Unter dem Eindruck wachsender Spannungen hat in Genf der zweite Verhandlungstag zwischen der Ukraine, Russland und den USA begonnen.
Die Gespräche seien wieder aufgenommen worden, meldete die russische Nachrichtenagentur RIA am Mittwochvormittag. Die ukrainische Delegation bestätigte dies. Der ukrainische Präsident Wolodymyr Selenskyj warf den USA vor, unverhältnismäßigen Druck auf Kiew auszuüben, um den seit vier Jahren andauernden Krieg zu beenden.
- Ukraine verzeichnet größten Geländegewinn seit Jahren
- Vier Jahre Ukraine-Krieg - Zehntausende Ukrainer in den Bundesländern
- Darum droht Putin dem Westen jetzt mit seinen Kriegsschiffen
US-Präsident Donald Trump hatte die Ukraine in den vergangenen Tagen mehrfach öffentlich aufgefordert, Schritte für einen Erfolg der Verhandlungen zu unternehmen. Der US-Gesandte Steve Witkoff berichtete in den frühen Morgenstunden auf der Plattform X von "bedeutenden Fortschritten". Beide Seiten hätten vereinbart, ihre Regierungen zu informieren und weiter an einer Einigung zu arbeiten.

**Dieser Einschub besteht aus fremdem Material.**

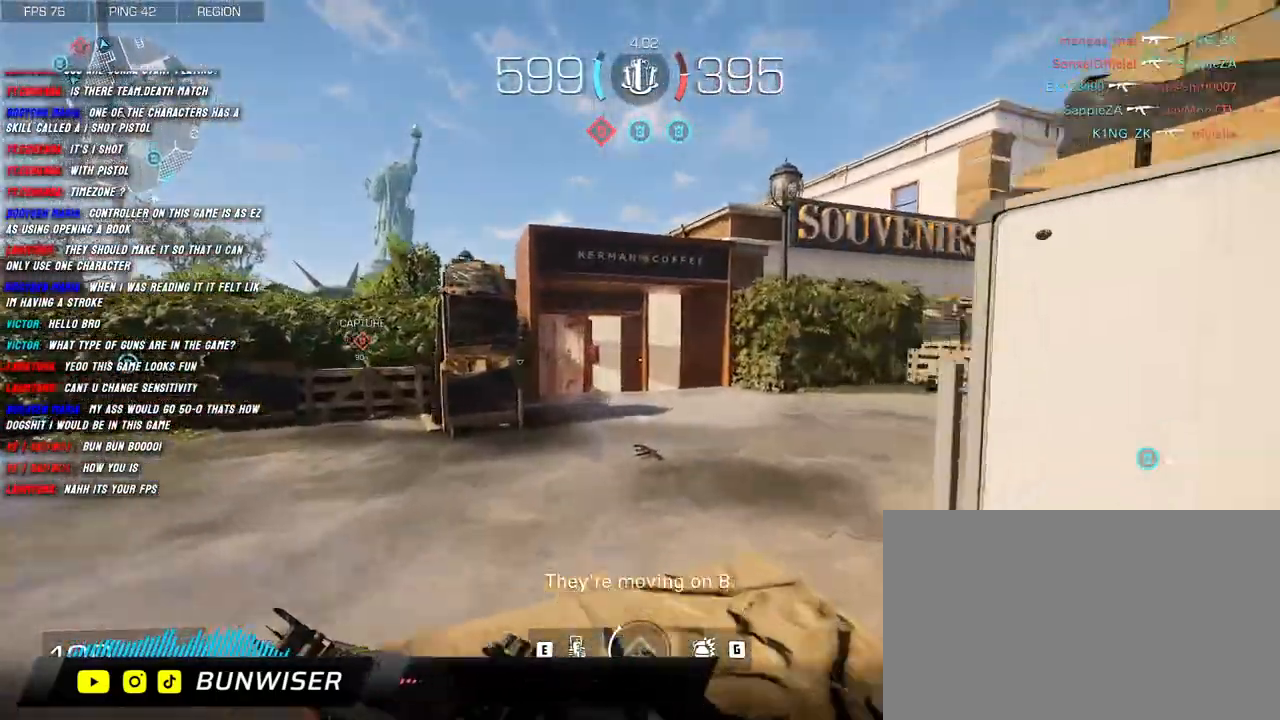
{"keys": ["shift", "w"], "mouse": [], "events": []}
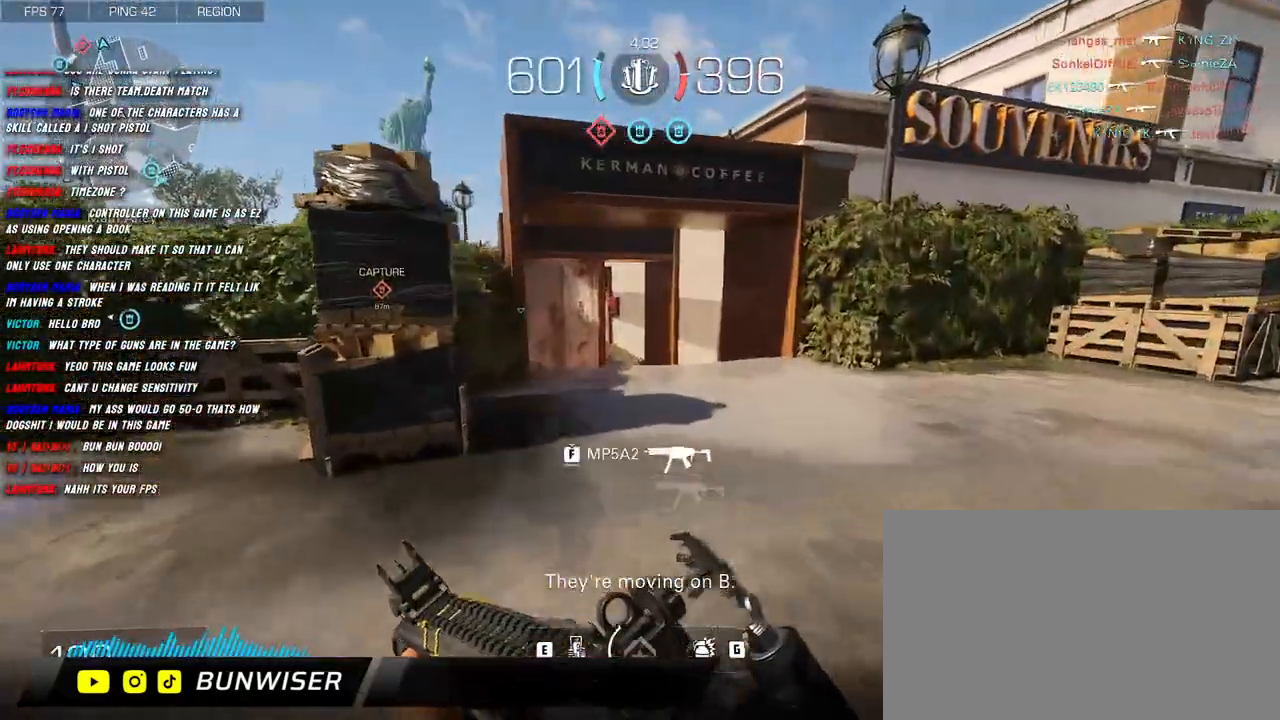
{"keys": ["shift", "w"], "mouse": [], "events": []}
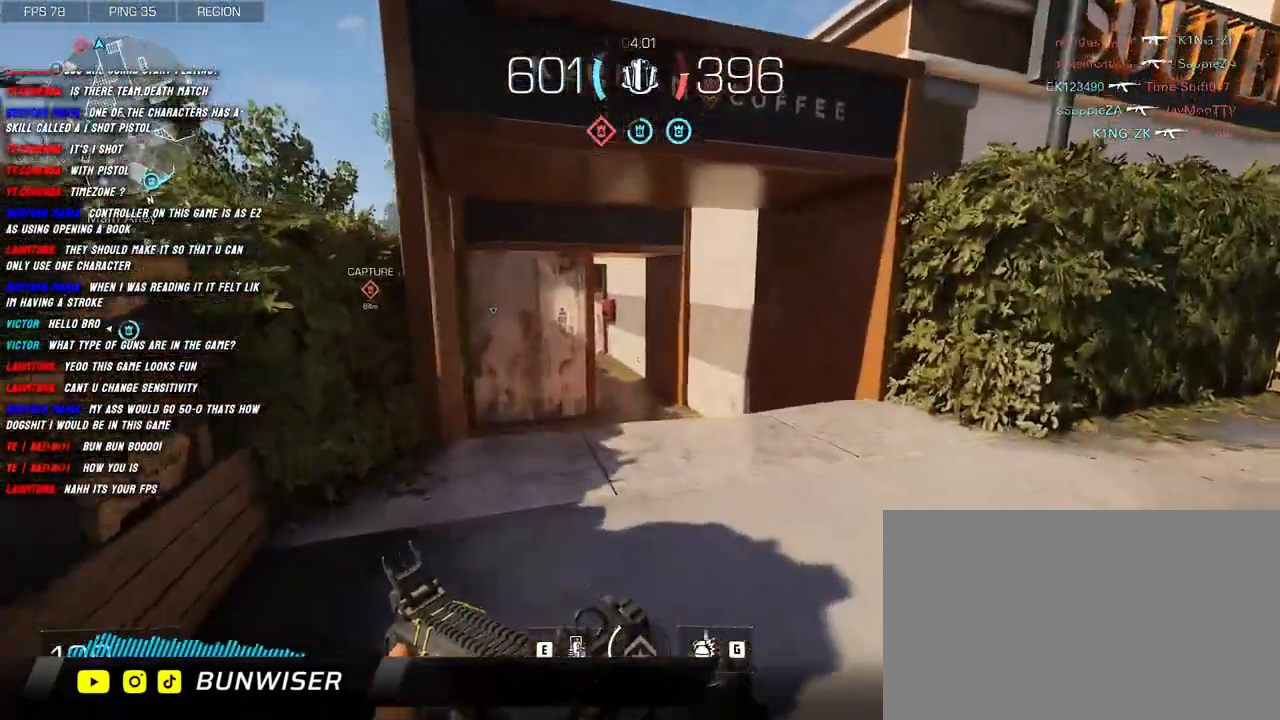
{"keys": ["shift", "w"], "mouse": [], "events": []}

Der ukrainische Verhandlungsführer Rustem Umerow erklärte, der erste Tag habe sich auf "praktische Fragen und die Mechanik möglicher Entscheidungen" konzentriert. Aus russischen Kreisen verlautete dagegen, die sechsstündigen Gespräche in verschiedenen Formaten seien am Dienstag "sehr angespannt" gewesen. Eine offizielle Stellungnahme der russischen Delegation lag zunächst nicht vor.
Selenskyj offen für Referendum zu Frontlinie
Selenskyj kann sich vorstellen, dass seine Landsleute einem Einfrieren des Konflikts an der aktuellen Frontlinie zustimmen könnten. Das sagte Selenskyj dem US-Nachrichtenportal "Axios". Ein solcher Volksentscheid könnte parallel zu Präsidentschaftswahlen abgehalten werden.
Selenskyj hält Gebietsaufgabe für unmöglich
Einen von Russland geforderten Abzug der ukrainischen Truppen aus den noch von ihnen gehaltenen Teilen der östlichen Gebiete Luhansk und Donezk lehnte Selenskyj weiter ab. "Emotional werden die Menschen das niemals verzeihen. Niemals", sagte der Staatschef "Axios". Seine Landsleute würden nicht verstehen, warum sie zusätzliche Gebiete abgeben sollen. Selenskyj zufolge hat seine Regierung mit den Amerikanern vereinbart, dass jedes Abkommen eine Zustimmung der ukrainischen Bevölkerung per Referendum erfordert.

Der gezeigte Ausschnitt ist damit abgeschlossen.